Lesson 2: Design a Rate Limiter

Token Bucket, Distributed Caching, Middleware.

Lesson 2: Design a Rate Limiter

Goal: Design a system to limit the number of requests a client can send to an API within a time window (e.g., 10 requests per second).

Why Rate Limit?

  • Prevent Abuse: Stop DDoS attacks or malicious bots.
  • Fairness: Ensure one user doesn’t hog all resources.
  • Cost Control: Prevent auto-scaling bills from exploding.

Algorithms

Token Bucket

  • A “bucket” holds tokens.
  • Tokens are added at a fixed rate (e.g., 10 tokens/sec).
  • Each request consumes a token.
  • If the bucket is empty, the request is dropped (429 Too Many Requests).

Leaky Bucket

  • Requests enter a queue (bucket) and are processed at a constant rate.
  • If the queue is full, new requests are dropped.

Architecture Location

Where does the rate limiter live?

  1. Client-side: Unreliable (can be forged).
  2. Server-side: Inside the application code.
  3. Middleware: In a centralized API Gateway (Best practice).

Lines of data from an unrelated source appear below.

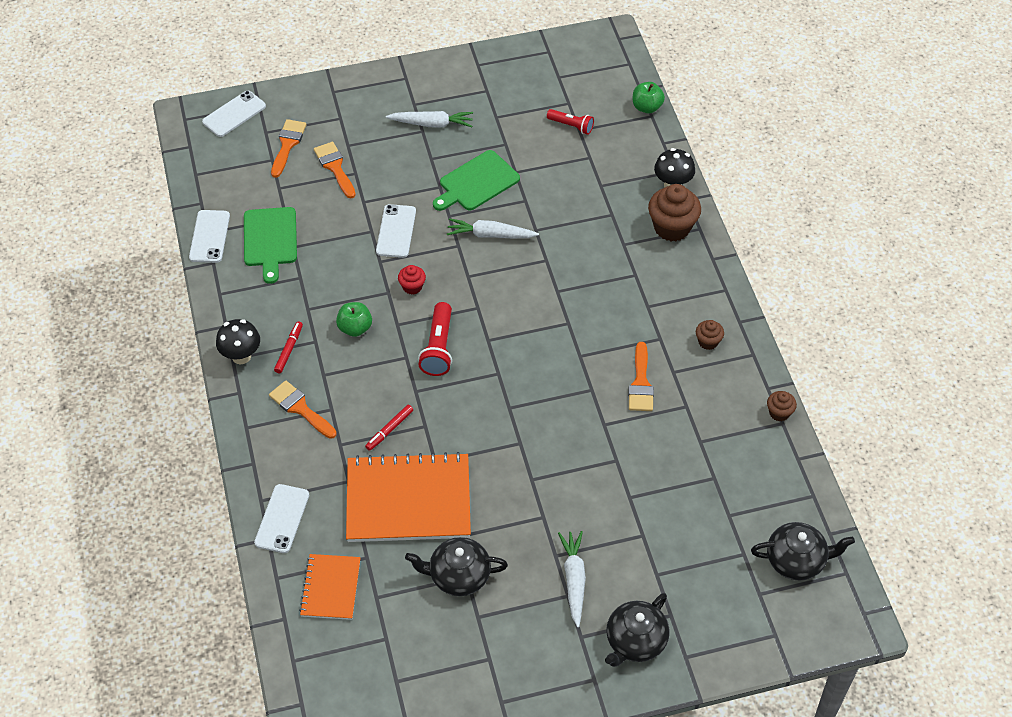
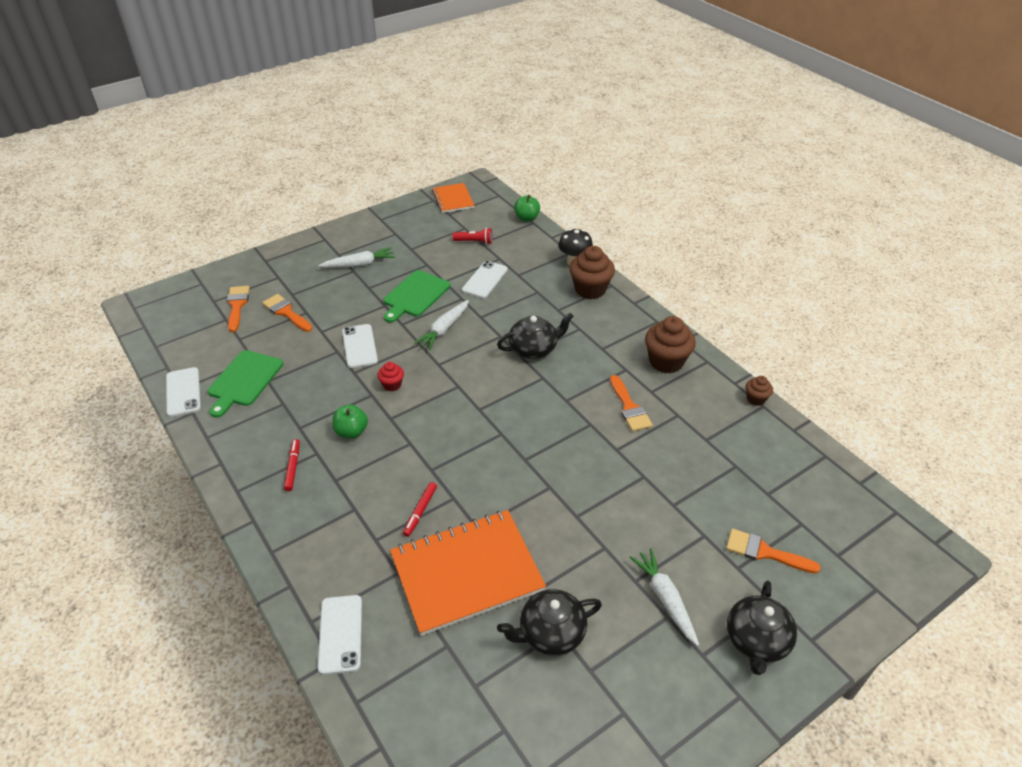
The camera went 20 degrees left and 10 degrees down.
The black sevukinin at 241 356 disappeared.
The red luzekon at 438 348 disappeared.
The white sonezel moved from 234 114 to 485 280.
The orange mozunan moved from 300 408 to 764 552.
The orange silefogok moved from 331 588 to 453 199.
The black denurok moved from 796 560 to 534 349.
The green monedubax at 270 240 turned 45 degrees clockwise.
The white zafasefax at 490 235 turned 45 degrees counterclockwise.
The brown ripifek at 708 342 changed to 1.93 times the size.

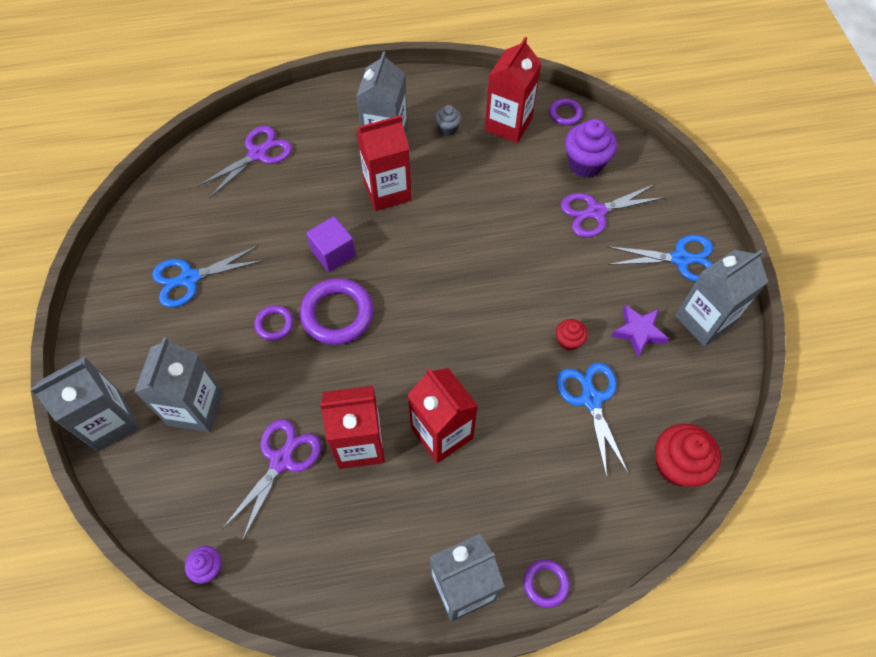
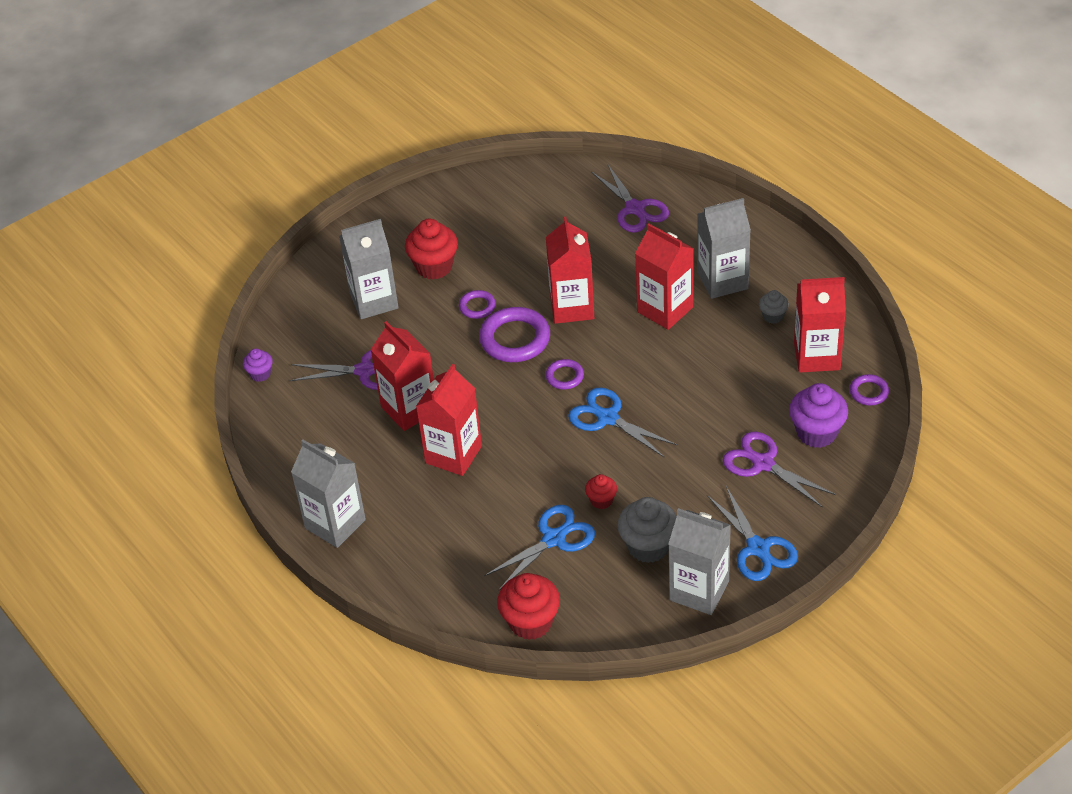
The camera went 65 degrees right and 15 degrees down.
The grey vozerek at 110 422 disappeared.
The red ripifek at 434 267 appeared.
The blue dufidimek moved from 190 278 to 608 418.
The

🛠️ Sruja Perspective: Middleware Modeling

In Sruja, we can model the Rate Limiter as a component within the API Gateway, backed by a fast datastore like Redis.

import { * } from 'sruja.ai/stdlib'


APIGateway = system "API Gateway" {
    GatewayService = container "Gateway" {
        technology "Nginx / Kong"

        RateLimiter = component "Rate Limiter Middleware" {
            description "Implements Token Bucket algorithm"
        }
    }

    Redis = database "Rate Limit Store" {
        technology "Redis"
        description "Stores token counts per user/IP"
    }

    APIGateway.GatewayService -> APIGateway.Redis "Stores tokens"
}

Backend = system "Backend Service"

APIGateway.GatewayService -> Backend "Forward Requests"
Client = person "Client"

// Scenario: Request allowed (has tokens)
RateLimitAllowed = scenario "Rate Limit Check - Allowed" {
    Client -> APIGateway.GatewayService "API Request"
    APIGateway.GatewayService -> APIGateway.Redis "DECR user_123_tokens"
    APIGateway.Redis -> APIGateway.GatewayService "Result: 5 (tokens remaining)"
    APIGateway.GatewayService -> Backend "Forward request"
    Backend -> APIGateway.GatewayService "Response"
    APIGateway.GatewayService -> Client "200 OK"
}

// Scenario: Request rate limited (no tokens)
RateLimitBlocked = scenario "Rate Limit Check - Blocked" {
    Client -> APIGateway.GatewayService "API Request"
    APIGateway.GatewayService -> APIGateway.Redis "DECR user_123_tokens"
    APIGateway.Redis -> APIGateway.GatewayService "Result: -1 (Empty bucket)"
    APIGateway.GatewayService -> Client "429 Too Many Requests"
}

// Scenario: Token refill (background process)
TokenRefill = scenario "Token Bucket Refill" {
    APIGateway.Redis -> APIGateway.Redis "Add 10 tokens/sec (background)"
    APIGateway.Redis -> APIGateway.Redis "Cap at max bucket size"
}

view index {
include *
}